**EXERCISE MATERIAL:**
____________________

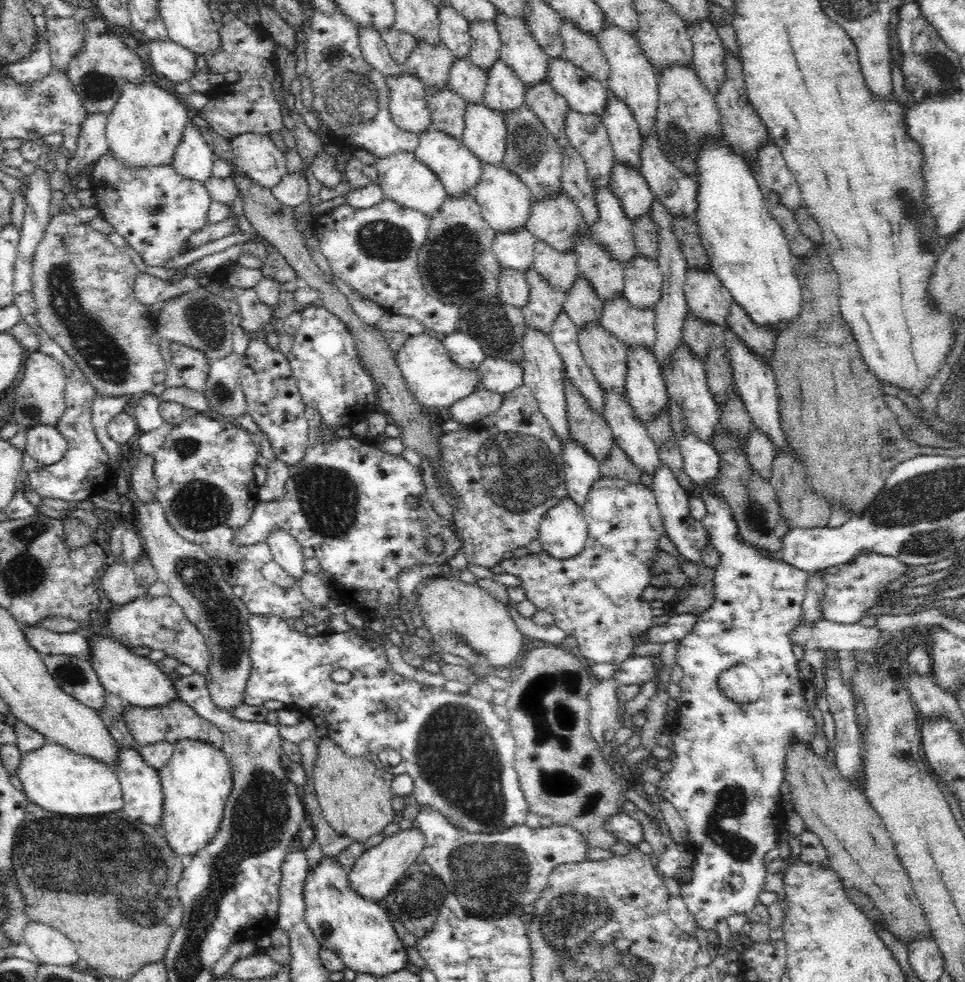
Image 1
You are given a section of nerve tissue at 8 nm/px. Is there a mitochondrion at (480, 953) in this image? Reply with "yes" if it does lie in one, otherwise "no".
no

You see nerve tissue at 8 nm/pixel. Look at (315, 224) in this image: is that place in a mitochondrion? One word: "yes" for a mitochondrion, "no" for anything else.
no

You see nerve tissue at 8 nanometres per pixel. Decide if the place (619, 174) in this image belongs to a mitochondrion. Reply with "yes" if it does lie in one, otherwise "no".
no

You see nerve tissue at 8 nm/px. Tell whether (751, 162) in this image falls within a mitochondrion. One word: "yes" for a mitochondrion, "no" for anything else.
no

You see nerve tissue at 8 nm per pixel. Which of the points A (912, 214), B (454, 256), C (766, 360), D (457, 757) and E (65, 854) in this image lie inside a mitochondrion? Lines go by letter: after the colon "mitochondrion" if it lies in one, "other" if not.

____________________

**TASK DETAILS:** Find "You see nerve tissue at 8 nm/px." in the material above; set down exactly the line holding it and every line after it, through the last, and no others.

**RESULT:**
You see nerve tissue at 8 nm/px. Tell whether (751, 162) in this image falls within a mitochondrion. One word: "yes" for a mitochondrion, "no" for anything else.
no

You see nerve tissue at 8 nm per pixel. Which of the points A (912, 214), B (454, 256), C (766, 360), D (457, 757) and E (65, 854) in this image lie inside a mitochondrion? Lines go by letter: after the colon "mitochondrion" if it lies in one, "other" if not.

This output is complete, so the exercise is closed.